• **THE DATA**:
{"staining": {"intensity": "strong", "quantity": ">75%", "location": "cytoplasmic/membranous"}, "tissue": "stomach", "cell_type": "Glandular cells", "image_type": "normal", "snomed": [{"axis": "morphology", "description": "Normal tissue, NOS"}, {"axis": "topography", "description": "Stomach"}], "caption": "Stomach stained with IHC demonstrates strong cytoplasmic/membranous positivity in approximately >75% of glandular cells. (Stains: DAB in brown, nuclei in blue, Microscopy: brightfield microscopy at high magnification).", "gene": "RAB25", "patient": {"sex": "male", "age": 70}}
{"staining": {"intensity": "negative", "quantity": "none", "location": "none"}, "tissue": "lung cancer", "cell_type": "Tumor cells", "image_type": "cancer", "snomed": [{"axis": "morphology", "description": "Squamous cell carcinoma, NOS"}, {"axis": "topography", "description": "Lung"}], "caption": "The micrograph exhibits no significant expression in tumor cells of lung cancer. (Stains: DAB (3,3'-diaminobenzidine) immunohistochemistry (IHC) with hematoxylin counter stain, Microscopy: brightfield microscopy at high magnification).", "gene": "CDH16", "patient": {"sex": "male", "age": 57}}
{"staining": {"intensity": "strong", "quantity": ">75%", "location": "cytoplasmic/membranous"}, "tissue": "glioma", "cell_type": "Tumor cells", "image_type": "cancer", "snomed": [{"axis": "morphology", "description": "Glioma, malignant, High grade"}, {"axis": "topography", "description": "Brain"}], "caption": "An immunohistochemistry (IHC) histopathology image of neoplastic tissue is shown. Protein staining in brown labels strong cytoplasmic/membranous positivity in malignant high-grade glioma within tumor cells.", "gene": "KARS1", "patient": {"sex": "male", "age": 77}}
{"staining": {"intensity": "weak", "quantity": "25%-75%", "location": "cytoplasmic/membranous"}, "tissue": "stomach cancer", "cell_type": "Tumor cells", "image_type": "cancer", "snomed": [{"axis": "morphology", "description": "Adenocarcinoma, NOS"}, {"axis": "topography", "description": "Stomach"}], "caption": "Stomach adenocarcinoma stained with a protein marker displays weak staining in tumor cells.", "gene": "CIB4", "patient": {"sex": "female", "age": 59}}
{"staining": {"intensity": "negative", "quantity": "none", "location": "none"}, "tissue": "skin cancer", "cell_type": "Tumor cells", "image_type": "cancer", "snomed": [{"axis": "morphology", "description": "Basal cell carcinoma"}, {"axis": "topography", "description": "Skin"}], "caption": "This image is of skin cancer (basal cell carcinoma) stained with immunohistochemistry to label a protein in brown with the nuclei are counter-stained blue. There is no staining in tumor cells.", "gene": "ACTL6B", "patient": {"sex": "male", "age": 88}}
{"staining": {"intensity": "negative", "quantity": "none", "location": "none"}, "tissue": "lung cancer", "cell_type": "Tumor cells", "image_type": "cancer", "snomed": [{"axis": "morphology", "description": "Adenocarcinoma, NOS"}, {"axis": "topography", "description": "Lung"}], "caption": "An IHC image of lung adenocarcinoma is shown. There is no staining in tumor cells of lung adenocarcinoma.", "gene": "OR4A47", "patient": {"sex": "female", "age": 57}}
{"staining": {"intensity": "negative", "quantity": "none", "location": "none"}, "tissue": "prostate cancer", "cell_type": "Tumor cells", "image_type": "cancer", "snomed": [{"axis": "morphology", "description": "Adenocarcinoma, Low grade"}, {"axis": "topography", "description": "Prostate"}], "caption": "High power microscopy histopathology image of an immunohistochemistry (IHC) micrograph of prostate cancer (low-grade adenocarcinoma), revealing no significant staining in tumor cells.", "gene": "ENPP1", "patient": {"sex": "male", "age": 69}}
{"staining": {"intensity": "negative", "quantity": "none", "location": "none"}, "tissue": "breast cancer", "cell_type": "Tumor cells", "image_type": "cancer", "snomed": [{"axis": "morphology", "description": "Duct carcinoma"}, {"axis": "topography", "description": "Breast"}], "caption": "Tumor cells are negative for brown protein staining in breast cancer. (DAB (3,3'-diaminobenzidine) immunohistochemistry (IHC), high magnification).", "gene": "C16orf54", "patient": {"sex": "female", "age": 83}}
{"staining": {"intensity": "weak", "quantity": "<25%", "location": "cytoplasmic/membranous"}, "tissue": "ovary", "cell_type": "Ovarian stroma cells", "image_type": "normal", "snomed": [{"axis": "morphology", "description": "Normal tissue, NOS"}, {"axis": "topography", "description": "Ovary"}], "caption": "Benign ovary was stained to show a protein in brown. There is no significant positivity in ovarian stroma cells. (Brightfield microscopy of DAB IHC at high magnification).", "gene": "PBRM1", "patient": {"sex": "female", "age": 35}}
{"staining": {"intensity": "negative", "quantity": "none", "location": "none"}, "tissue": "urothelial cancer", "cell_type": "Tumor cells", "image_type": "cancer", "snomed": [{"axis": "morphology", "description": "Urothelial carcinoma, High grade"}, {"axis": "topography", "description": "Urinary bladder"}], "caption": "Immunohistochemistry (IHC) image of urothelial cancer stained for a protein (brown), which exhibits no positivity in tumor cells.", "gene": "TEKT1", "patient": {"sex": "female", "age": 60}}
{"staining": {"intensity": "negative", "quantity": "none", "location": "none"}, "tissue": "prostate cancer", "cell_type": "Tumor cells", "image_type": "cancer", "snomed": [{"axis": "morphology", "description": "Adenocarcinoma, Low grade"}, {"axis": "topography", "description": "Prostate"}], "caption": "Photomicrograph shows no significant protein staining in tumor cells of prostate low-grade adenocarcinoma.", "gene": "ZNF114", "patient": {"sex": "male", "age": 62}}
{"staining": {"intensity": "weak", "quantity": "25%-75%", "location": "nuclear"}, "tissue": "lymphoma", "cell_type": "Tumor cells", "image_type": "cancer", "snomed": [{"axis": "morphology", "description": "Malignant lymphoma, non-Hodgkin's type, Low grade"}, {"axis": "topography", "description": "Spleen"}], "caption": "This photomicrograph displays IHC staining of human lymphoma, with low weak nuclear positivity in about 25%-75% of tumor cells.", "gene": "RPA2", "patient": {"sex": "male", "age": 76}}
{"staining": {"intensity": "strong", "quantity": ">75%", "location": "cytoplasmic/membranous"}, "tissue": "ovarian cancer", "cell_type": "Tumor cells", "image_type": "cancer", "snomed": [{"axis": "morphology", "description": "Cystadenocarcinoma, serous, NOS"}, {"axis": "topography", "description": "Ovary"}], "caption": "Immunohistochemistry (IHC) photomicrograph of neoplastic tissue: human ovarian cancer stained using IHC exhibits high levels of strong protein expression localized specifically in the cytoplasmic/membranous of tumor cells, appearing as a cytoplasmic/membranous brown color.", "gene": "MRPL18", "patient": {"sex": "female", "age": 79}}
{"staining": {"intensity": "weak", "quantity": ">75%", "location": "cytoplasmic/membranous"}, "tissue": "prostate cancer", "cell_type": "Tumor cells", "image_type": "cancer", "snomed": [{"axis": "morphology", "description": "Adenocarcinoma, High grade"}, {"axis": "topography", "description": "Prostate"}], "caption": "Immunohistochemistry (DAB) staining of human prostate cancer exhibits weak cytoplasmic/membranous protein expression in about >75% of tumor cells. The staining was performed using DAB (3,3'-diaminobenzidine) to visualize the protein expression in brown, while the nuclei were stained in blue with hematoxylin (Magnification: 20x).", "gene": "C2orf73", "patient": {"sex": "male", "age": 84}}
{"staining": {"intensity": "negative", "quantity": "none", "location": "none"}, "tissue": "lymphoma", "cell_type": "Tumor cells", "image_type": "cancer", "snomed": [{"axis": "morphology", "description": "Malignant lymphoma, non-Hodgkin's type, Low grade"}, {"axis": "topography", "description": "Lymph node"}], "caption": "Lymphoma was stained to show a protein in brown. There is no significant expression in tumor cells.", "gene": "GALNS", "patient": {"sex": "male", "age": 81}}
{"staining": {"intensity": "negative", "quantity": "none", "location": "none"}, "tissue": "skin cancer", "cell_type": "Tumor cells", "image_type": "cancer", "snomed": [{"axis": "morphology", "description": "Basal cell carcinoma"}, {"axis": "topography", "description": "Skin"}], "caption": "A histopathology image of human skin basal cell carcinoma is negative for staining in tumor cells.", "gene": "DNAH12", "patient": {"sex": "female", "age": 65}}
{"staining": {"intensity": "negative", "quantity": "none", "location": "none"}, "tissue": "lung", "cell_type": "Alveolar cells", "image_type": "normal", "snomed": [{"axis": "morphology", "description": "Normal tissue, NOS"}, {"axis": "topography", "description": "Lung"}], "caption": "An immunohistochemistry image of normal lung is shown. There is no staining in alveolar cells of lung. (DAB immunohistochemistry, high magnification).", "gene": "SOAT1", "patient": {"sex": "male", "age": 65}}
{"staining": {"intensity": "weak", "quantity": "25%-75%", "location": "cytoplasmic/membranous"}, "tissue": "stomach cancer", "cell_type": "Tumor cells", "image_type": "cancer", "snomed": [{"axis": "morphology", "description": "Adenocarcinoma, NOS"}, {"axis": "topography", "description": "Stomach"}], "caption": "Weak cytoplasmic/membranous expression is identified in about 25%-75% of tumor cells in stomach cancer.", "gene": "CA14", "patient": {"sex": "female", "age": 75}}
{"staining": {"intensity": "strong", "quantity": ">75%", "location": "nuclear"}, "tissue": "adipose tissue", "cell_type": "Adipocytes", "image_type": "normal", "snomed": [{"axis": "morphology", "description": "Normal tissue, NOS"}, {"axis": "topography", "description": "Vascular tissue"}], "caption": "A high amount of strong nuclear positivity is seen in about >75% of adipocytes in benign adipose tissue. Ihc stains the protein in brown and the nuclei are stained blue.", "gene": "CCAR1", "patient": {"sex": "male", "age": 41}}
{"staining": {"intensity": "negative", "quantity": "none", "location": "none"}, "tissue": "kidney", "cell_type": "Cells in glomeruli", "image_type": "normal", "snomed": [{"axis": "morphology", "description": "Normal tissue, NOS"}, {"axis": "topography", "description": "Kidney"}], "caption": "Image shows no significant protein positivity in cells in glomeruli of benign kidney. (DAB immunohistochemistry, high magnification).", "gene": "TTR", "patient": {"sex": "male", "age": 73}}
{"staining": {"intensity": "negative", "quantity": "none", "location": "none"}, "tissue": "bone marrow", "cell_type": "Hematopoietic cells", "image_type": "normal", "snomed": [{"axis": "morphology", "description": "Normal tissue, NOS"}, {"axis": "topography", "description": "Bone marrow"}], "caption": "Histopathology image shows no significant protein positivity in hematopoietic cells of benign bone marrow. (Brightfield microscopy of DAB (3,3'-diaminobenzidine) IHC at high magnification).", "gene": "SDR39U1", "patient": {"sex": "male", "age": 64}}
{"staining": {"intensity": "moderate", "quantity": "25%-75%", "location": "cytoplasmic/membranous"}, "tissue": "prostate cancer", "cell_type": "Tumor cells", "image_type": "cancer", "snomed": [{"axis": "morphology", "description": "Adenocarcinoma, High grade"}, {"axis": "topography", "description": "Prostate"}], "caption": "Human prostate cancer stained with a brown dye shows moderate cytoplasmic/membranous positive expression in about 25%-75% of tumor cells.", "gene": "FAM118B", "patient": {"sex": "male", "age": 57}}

• **REQUIRED WORK**: Among the records above, find the lines that contain "skin" and copy every one.

• **TASK RESULT**:
{"staining": {"intensity": "negative", "quantity": "none", "location": "none"}, "tissue": "skin cancer", "cell_type": "Tumor cells", "image_type": "cancer", "snomed": [{"axis": "morphology", "description": "Basal cell carcinoma"}, {"axis": "topography", "description": "Skin"}], "caption": "This image is of skin cancer (basal cell carcinoma) stained with immunohistochemistry to label a protein in brown with the nuclei are counter-stained blue. There is no staining in tumor cells.", "gene": "ACTL6B", "patient": {"sex": "male", "age": 88}}
{"staining": {"intensity": "negative", "quantity": "none", "location": "none"}, "tissue": "skin cancer", "cell_type": "Tumor cells", "image_type": "cancer", "snomed": [{"axis": "morphology", "description": "Basal cell carcinoma"}, {"axis": "topography", "description": "Skin"}], "caption": "A histopathology image of human skin basal cell carcinoma is negative for staining in tumor cells.", "gene": "DNAH12", "patient": {"sex": "female", "age": 65}}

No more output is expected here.